_BRIEF_
Within the listing below, show every line that contains the word "rule".

_TASK INPUT_
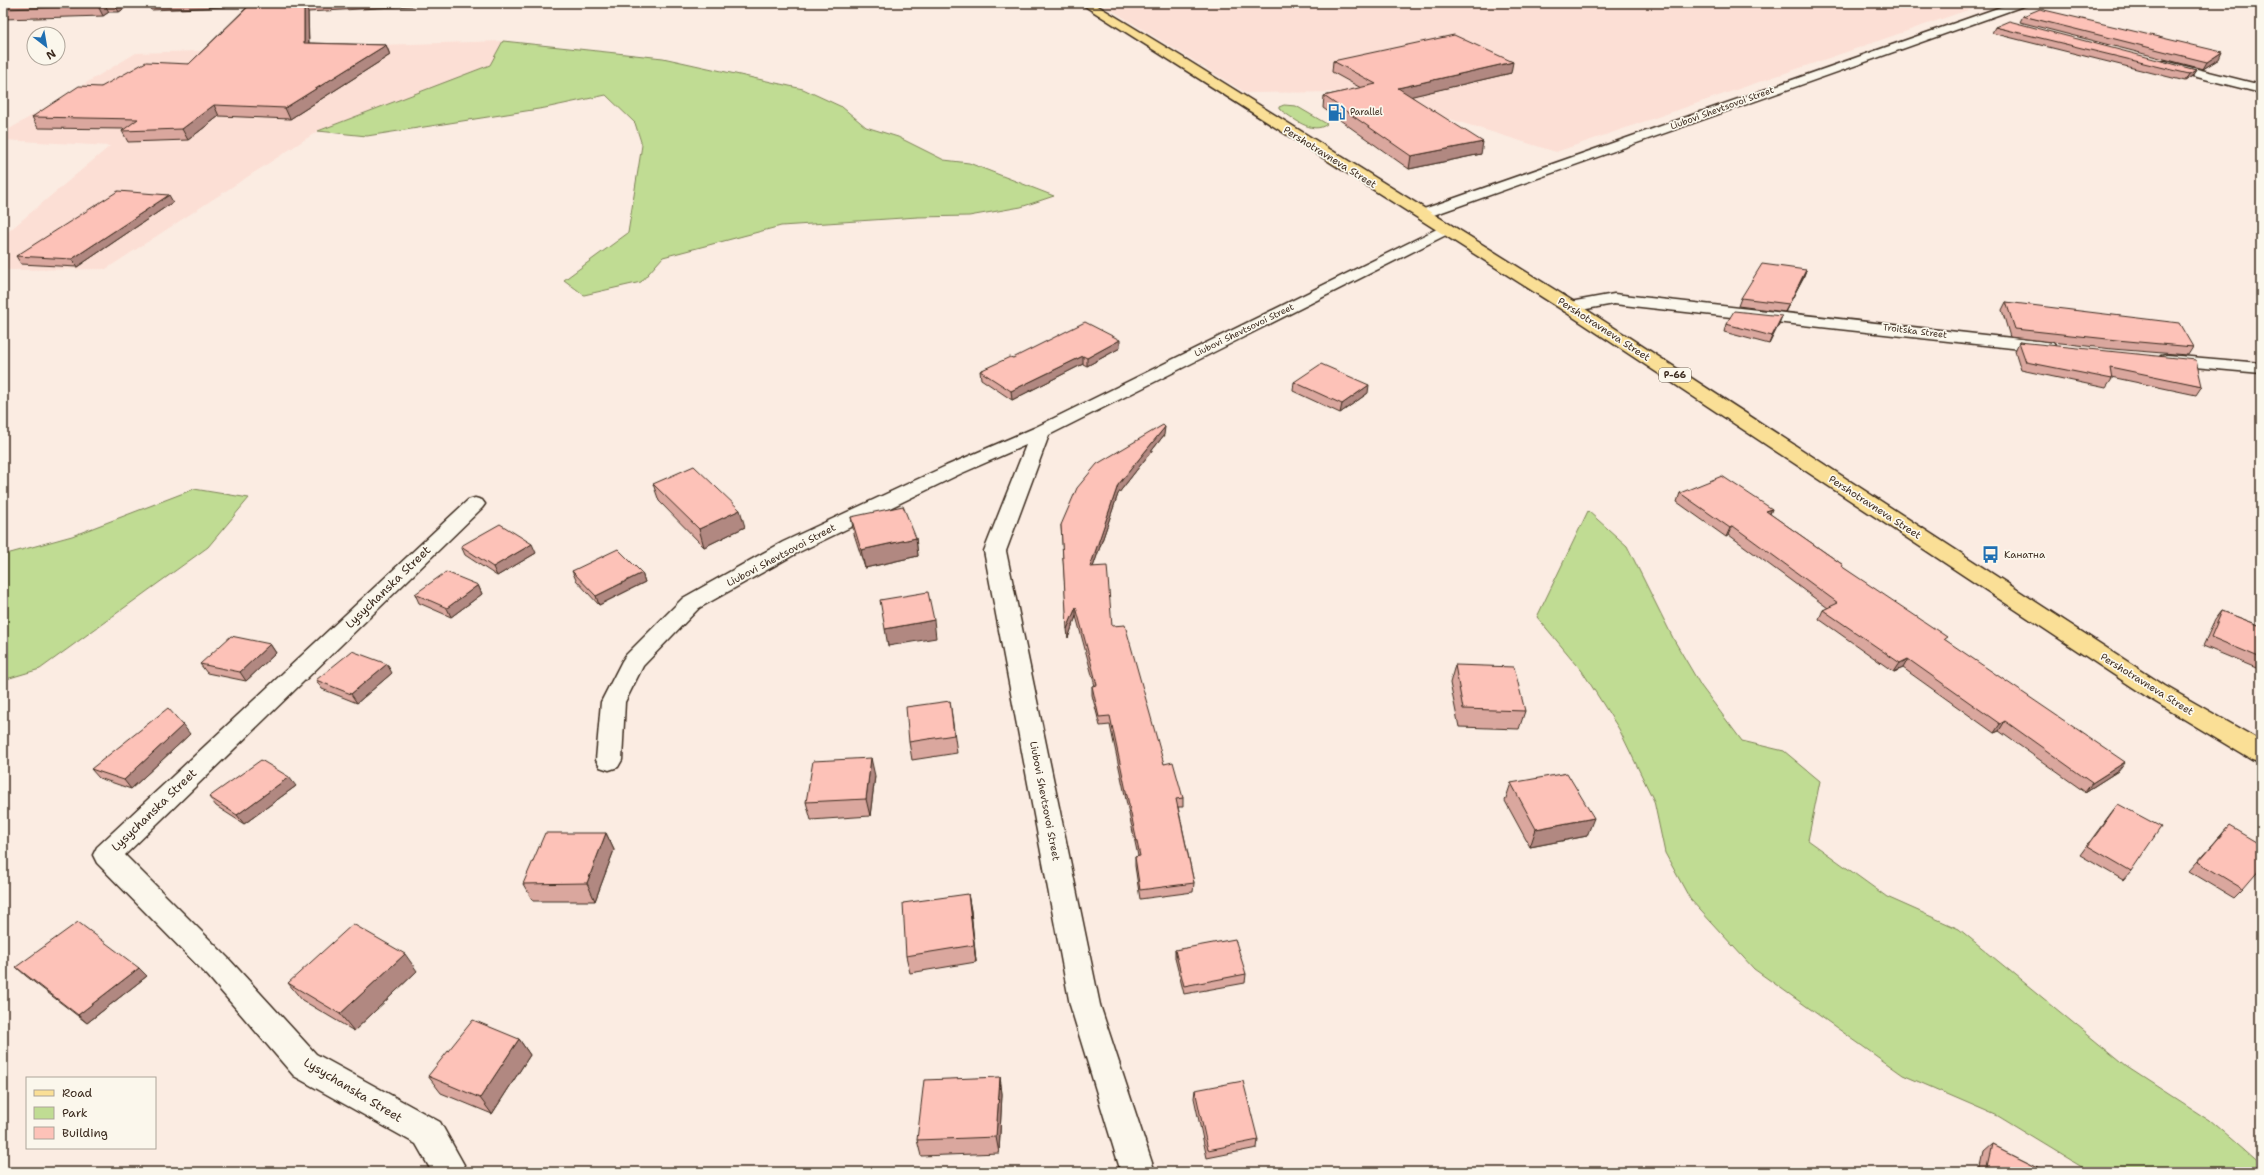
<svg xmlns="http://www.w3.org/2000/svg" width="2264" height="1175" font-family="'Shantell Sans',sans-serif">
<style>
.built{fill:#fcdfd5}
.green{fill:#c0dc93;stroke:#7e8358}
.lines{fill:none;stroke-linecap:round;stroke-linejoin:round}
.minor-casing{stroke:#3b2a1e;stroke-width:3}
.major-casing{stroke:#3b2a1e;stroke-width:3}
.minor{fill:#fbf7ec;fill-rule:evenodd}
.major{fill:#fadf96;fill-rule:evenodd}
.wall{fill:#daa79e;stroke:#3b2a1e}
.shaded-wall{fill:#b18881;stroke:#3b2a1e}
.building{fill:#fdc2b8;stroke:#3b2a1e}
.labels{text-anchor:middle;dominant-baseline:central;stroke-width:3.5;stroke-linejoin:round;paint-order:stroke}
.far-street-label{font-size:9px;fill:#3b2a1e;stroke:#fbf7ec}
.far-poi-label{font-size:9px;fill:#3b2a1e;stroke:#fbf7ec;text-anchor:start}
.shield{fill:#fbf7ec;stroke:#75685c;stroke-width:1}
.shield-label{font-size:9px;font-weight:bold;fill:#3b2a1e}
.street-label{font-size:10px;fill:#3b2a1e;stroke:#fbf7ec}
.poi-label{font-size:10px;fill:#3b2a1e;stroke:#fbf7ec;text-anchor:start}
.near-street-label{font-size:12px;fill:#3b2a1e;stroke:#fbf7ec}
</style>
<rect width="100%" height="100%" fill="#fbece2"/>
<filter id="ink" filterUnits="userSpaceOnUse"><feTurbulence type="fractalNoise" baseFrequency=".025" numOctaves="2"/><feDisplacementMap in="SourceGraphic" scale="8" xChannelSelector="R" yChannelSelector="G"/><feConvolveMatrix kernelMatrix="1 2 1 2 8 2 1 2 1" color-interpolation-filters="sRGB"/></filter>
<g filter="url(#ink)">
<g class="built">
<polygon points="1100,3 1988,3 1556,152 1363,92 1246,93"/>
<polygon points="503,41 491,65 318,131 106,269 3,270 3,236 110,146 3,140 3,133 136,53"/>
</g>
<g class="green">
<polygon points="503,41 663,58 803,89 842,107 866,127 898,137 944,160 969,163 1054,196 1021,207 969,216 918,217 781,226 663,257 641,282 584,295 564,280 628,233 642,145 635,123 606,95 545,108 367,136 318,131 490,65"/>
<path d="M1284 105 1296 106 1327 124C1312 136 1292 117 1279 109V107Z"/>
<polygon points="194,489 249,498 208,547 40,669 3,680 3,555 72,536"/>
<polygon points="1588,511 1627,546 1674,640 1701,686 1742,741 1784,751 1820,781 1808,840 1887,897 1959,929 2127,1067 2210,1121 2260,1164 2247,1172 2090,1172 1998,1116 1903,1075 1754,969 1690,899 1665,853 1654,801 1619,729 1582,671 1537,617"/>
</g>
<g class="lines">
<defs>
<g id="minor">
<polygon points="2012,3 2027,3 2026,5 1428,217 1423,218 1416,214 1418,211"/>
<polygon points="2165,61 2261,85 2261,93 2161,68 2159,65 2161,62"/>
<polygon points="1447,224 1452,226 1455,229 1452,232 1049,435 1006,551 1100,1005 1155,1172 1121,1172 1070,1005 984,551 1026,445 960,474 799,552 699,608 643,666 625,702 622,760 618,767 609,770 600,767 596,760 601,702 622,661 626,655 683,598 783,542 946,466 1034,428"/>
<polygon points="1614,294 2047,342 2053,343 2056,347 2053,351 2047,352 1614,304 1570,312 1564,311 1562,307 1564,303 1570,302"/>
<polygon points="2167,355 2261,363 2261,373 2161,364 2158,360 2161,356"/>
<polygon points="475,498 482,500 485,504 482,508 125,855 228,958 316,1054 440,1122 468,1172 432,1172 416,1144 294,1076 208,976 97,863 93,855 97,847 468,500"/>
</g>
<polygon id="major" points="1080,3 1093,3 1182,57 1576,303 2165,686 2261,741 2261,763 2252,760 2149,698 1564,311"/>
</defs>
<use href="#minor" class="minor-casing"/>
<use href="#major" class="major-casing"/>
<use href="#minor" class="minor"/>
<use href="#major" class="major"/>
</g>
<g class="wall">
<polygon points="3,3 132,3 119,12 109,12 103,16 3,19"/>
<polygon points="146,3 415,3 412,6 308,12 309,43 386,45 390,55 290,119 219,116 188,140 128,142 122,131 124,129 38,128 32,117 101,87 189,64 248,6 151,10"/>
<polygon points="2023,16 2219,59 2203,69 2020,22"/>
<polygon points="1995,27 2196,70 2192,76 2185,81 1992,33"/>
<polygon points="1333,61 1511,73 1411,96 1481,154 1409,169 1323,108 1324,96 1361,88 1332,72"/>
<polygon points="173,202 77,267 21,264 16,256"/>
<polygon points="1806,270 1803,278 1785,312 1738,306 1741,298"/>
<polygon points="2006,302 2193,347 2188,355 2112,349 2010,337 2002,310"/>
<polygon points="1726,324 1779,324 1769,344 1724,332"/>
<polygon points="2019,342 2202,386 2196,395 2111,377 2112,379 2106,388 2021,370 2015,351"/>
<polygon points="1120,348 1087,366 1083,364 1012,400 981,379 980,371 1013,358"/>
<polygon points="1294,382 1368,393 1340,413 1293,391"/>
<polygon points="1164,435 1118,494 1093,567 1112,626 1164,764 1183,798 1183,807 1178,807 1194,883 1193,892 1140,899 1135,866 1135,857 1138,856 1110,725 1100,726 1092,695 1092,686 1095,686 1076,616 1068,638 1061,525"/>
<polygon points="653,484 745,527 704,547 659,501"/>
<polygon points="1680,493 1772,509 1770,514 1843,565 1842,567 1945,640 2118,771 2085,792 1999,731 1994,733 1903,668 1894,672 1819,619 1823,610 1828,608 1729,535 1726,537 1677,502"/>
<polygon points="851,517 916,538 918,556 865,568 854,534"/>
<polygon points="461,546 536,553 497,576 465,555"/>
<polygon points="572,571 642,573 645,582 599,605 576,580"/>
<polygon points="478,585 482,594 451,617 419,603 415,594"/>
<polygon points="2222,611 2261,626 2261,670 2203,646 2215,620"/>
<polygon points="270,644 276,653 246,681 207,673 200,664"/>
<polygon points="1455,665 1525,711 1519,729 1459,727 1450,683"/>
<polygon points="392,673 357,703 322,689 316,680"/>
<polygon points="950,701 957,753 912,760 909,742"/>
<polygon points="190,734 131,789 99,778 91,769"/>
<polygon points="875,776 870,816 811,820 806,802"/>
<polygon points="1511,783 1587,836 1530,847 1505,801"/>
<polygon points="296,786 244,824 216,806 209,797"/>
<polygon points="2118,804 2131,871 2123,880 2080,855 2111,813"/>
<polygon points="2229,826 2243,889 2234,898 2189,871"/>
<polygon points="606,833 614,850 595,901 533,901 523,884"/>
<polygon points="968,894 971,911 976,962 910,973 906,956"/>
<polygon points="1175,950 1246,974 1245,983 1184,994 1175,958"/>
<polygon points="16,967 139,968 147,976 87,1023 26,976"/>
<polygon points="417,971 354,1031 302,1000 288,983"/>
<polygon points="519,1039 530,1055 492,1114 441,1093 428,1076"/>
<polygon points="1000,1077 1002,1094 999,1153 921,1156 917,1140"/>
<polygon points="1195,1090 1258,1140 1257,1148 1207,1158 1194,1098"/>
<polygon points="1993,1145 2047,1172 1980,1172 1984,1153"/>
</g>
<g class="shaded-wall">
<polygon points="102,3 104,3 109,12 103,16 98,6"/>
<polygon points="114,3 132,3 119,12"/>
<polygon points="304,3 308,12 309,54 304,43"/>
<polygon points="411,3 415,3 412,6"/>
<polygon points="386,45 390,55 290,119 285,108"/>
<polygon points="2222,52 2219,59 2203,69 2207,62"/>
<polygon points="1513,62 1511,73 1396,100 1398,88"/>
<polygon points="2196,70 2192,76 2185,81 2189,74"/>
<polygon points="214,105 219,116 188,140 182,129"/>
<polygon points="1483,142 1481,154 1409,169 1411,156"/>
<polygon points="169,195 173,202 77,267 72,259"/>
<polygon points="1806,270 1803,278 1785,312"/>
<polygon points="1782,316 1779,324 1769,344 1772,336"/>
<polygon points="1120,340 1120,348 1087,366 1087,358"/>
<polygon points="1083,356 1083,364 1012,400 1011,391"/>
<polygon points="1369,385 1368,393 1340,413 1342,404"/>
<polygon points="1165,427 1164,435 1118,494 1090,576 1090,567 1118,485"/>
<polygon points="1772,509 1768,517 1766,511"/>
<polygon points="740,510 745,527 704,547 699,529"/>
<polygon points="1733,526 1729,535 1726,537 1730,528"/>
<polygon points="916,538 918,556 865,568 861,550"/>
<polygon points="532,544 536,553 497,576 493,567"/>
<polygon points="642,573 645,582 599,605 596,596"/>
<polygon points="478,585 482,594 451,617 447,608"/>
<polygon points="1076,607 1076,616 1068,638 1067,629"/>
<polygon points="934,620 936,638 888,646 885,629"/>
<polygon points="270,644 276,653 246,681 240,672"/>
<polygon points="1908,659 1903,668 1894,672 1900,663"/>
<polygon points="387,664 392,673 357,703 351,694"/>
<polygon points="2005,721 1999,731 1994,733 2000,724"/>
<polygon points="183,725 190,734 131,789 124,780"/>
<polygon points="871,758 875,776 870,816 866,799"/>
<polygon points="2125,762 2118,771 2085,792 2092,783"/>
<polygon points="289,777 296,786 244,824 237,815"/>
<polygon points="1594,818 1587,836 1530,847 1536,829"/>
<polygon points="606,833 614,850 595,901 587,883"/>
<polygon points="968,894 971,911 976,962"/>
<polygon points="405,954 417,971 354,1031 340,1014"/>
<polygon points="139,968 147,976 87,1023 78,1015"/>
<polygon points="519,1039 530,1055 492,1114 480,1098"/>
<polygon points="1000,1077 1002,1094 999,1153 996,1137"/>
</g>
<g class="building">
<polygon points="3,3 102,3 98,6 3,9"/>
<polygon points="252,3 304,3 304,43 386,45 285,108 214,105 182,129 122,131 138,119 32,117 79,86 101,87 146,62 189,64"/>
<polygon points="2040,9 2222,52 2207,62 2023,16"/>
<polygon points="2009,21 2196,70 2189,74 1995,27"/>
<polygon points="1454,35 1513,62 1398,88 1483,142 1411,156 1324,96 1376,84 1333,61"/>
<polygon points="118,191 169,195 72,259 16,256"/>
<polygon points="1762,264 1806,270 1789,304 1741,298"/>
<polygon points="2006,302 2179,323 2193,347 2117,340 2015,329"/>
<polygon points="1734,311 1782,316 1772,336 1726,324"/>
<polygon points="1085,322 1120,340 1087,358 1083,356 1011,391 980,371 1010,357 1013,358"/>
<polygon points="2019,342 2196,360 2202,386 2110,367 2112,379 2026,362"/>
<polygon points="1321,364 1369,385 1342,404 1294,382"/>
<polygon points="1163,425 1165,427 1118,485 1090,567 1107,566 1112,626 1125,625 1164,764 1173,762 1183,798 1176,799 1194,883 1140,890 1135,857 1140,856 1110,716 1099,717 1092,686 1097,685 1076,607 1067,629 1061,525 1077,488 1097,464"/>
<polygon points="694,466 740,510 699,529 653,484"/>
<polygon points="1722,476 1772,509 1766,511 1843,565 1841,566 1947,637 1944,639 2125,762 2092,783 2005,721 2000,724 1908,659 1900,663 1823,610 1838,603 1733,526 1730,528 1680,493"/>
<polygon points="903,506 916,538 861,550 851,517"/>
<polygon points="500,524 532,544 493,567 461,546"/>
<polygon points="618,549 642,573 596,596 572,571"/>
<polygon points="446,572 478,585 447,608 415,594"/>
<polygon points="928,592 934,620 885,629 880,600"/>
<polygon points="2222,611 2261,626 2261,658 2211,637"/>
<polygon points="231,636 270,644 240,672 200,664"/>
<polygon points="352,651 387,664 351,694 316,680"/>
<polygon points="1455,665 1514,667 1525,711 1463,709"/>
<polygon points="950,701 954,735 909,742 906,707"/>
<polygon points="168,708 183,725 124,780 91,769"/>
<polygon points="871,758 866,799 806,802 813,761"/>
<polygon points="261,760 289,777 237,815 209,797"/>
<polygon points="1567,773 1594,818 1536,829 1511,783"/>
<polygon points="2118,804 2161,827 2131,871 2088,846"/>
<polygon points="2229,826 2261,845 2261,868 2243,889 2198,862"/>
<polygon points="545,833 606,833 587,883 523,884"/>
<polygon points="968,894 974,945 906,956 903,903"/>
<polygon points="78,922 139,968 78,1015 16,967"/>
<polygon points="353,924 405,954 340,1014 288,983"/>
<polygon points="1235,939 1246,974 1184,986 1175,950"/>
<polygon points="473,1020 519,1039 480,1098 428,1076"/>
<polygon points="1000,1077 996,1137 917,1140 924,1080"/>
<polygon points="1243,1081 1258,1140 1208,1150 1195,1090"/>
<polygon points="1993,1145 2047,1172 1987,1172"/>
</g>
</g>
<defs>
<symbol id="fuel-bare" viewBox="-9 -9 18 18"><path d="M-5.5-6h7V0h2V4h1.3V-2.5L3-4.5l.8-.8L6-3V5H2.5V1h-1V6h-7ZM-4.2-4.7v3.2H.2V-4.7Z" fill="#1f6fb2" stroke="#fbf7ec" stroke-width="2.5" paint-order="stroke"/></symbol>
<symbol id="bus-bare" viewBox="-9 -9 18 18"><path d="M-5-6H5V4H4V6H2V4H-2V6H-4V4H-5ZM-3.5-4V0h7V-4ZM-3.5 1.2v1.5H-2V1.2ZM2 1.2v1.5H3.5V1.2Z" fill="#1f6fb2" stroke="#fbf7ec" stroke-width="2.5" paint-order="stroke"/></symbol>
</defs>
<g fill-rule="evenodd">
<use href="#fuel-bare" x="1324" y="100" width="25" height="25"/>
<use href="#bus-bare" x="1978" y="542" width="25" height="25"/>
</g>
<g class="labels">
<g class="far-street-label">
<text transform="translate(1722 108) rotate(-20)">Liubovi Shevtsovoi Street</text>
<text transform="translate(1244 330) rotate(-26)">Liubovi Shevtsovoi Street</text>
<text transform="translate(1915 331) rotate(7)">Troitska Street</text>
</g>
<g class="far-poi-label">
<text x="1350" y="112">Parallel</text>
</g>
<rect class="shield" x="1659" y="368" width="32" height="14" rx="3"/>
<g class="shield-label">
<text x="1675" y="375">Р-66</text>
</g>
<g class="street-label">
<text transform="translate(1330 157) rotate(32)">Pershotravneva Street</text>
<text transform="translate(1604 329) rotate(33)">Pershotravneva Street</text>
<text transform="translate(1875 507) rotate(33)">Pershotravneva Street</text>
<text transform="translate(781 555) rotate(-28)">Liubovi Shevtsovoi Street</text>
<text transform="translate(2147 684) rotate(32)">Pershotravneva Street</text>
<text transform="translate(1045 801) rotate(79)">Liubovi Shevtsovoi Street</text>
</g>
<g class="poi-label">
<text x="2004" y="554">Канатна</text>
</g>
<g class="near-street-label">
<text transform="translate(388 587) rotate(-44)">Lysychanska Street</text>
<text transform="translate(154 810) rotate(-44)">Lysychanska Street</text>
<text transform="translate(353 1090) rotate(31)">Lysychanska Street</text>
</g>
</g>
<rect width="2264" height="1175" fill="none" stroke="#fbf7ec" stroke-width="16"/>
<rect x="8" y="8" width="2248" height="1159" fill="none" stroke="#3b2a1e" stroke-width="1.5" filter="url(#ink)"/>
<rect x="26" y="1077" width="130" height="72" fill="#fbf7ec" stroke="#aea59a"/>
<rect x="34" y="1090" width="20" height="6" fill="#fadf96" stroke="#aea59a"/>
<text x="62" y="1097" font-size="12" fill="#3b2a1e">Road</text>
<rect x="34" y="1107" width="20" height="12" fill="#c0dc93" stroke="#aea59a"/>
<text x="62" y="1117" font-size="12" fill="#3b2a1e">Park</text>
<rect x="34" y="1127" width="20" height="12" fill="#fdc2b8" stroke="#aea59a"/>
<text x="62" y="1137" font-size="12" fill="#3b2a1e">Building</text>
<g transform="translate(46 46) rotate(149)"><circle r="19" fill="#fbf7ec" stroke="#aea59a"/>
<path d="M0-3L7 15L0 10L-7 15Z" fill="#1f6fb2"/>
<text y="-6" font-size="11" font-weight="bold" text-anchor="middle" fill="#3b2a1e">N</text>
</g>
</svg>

_TASK ANSWER_
.minor{fill:#fbf7ec;fill-rule:evenodd}
.major{fill:#fadf96;fill-rule:evenodd}
<g fill-rule="evenodd">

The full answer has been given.